Each line in the entries that has the word "image" has to be copied.

· · · · ·

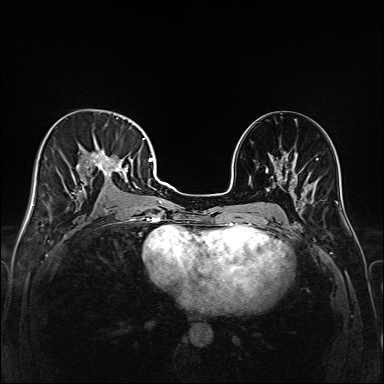
Breast MRI (dynamic contrast-enhanced), one axial slice. Position 84 of 208 along the scan axis. Dynamic contrast-enhanced series, time point 2 of 6 at this slice position (early post-contrast). 1.5 T. TE 2.3 ms, TR 5.2 ms. 384 × 384 image matrix, field of view 320 × 320 mm. Female patient.
Annotated regions visible in this slice (semi-automatically segmented with operator editing):
- enhancing-tissue mask used for the functional tumour volume (all voxels passing the contrast-enhancement thresholds inside the analysis volume; usually the tumour): bounding box <45,117,147,213> (left, top, right, bottom; pixels)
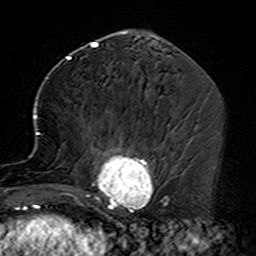
Breast MRI (dynamic contrast-enhanced), one axial slice. Position 66 of 160 along the scan axis. Cropped to one breast. Dynamic contrast-enhanced series, time point 2 of 7 at this slice position (early post-contrast). 3 T. TE 4.6 ms, TR 7.4 ms. 1 mm slice thickness. 256 × 256 image matrix, field of view 144 × 144 mm. Female patient.
Outlined on this slice (semi-automatic segmentation, software-assisted and operator-edited):
- enhancing-tissue mask used for the functional tumour volume (all voxels passing the contrast-enhancement thresholds inside the analysis volume; usually the tumour): box from (x=35, y=114) to (x=164, y=229) px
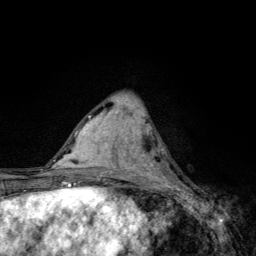
Breast MRI, one axial slice; position 48 of 134 along the scan axis; cropped to one breast; dynamic contrast-enhanced series, time point 2 of 6 at this slice position (early post-contrast); 3 T; TE 4.2 ms, TR 8.6 ms; 256 × 256 image matrix, field of view 160 × 160 mm. Female patient.
Annotated regions visible in this slice (semi-automatically segmented with operator editing):
- enhancing-tissue mask used for the functional tumour volume (all voxels passing the contrast-enhancement thresholds inside the analysis volume; usually the tumour): bounding box <136,138,181,185> (left, top, right, bottom; pixels)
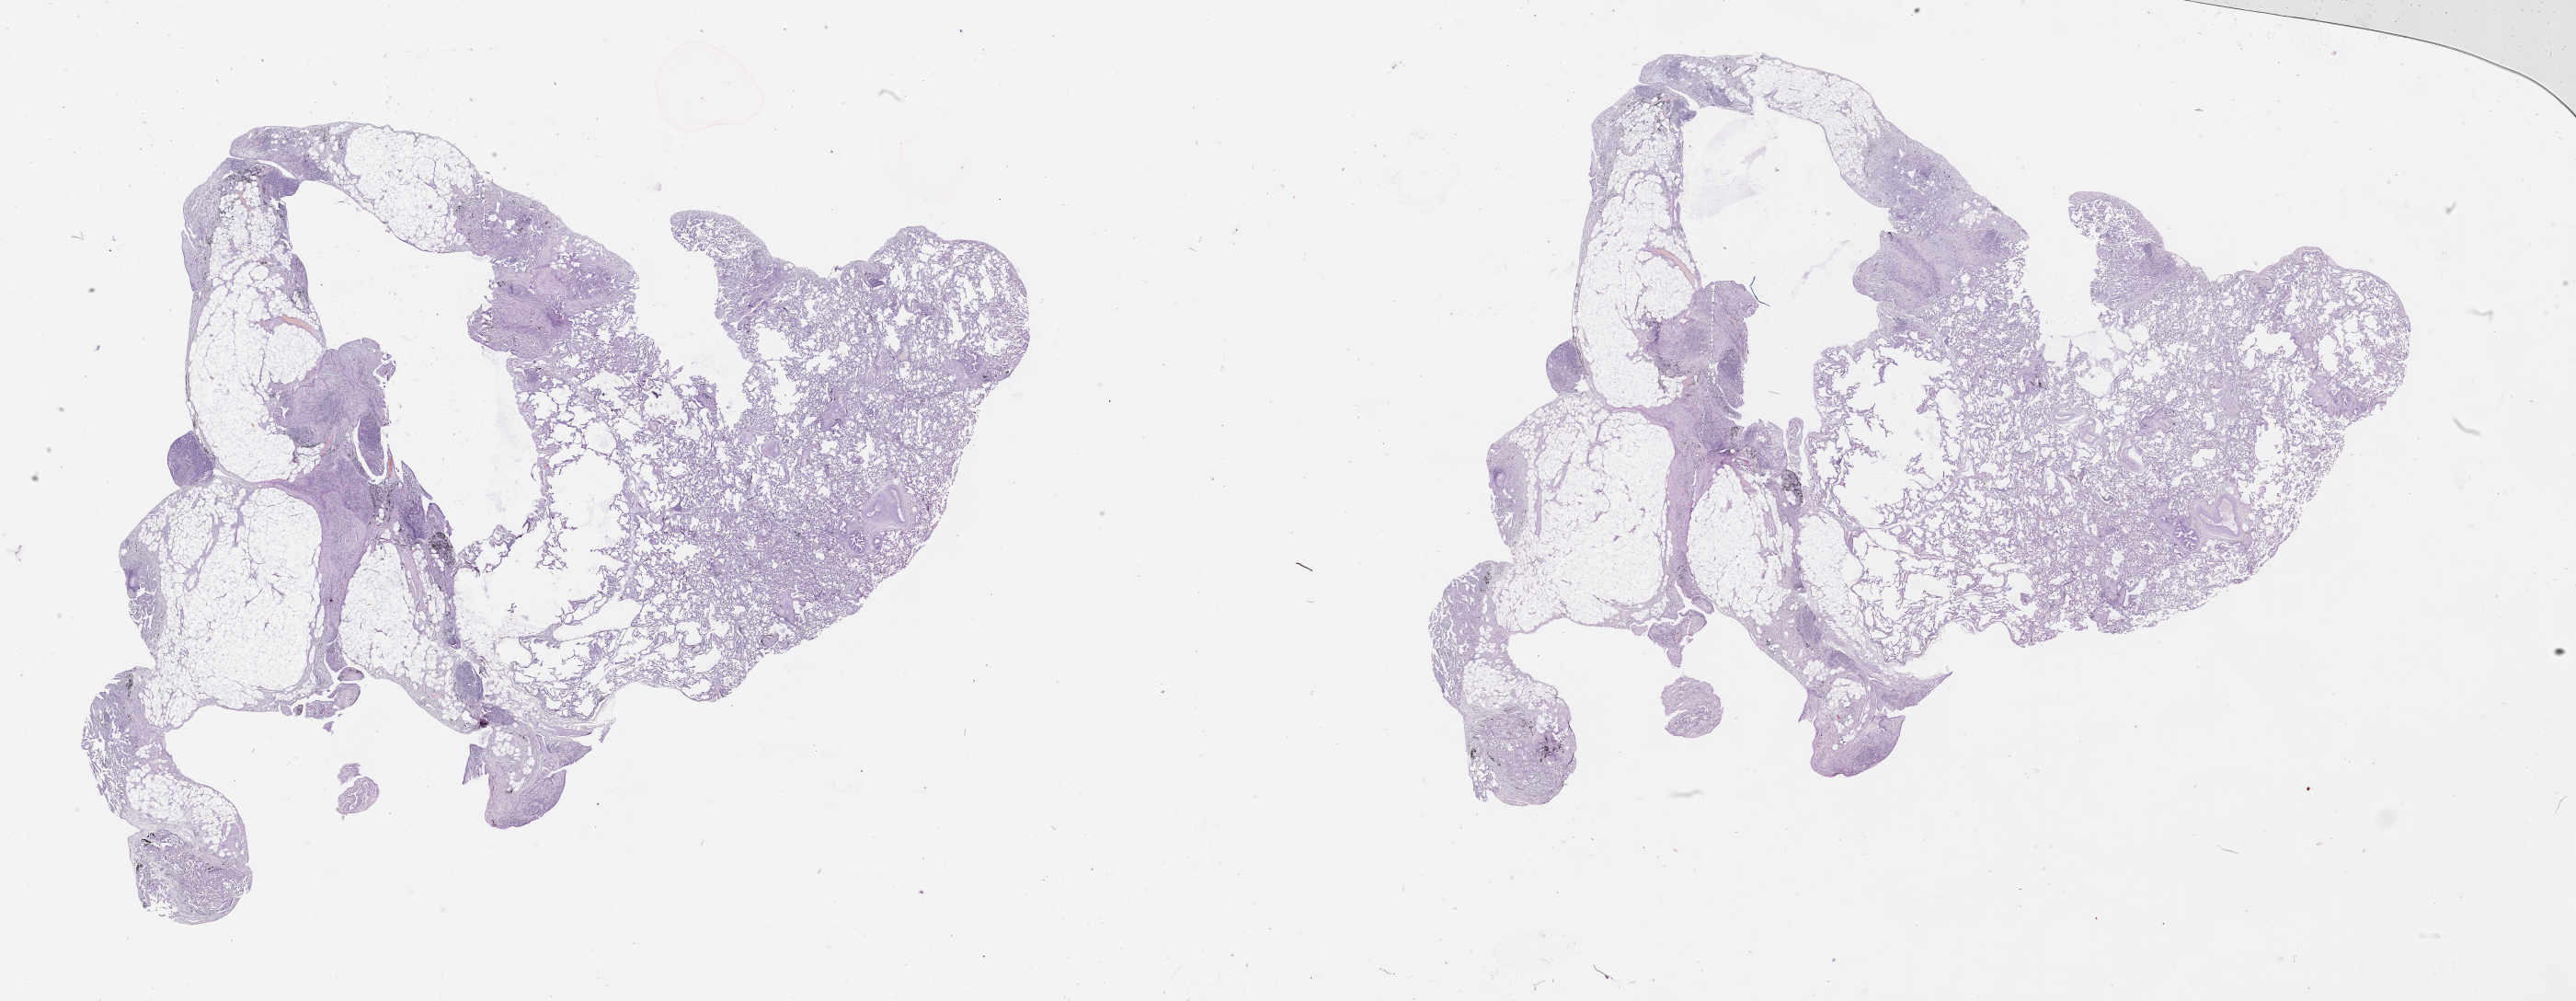
Whole-slide histology image, H&E-stained, a low-resolution overview of the entire scanned area, about 45.1 x 17.5 mm (from a 20x scan), lung, normal (non-tumour) tissue. Patient: male, age 70 years.
* this section: normal (non-tumour) tissue from the same patient
* patient diagnosis (cohort enrolment): squamous cell carcinoma (lung)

· · · · ·

## Solution:
Breast MRI (dynamic contrast-enhanced), one axial slice. Position 84 of 208 along the scan axis. Dynamic contrast-enhanced series, time point 2 of 6 at this slice position (early post-contrast). 1.5 T. TE 2.3 ms, TR 5.2 ms. 384 × 384 image matrix, field of view 320 × 320 mm. Female patient.
Breast MRI (dynamic contrast-enhanced), one axial slice. Position 66 of 160 along the scan axis. Cropped to one breast. Dynamic contrast-enhanced series, time point 2 of 7 at this slice position (early post-contrast). 3 T. TE 4.6 ms, TR 7.4 ms. 1 mm slice thickness. 256 × 256 image matrix, field of view 144 × 144 mm. Female patient.
Breast MRI, one axial slice; position 48 of 134 along the scan axis; cropped to one breast; dynamic contrast-enhanced series, time point 2 of 6 at this slice position (early post-contrast); 3 T; TE 4.2 ms, TR 8.6 ms; 256 × 256 image matrix, field of view 160 × 160 mm. Female patient.
Whole-slide histology image, H&E-stained, a low-resolution overview of the entire scanned area, about 45.1 x 17.5 mm (from a 20x scan), lung, normal (non-tumour) tissue. Patient: male, age 70 years.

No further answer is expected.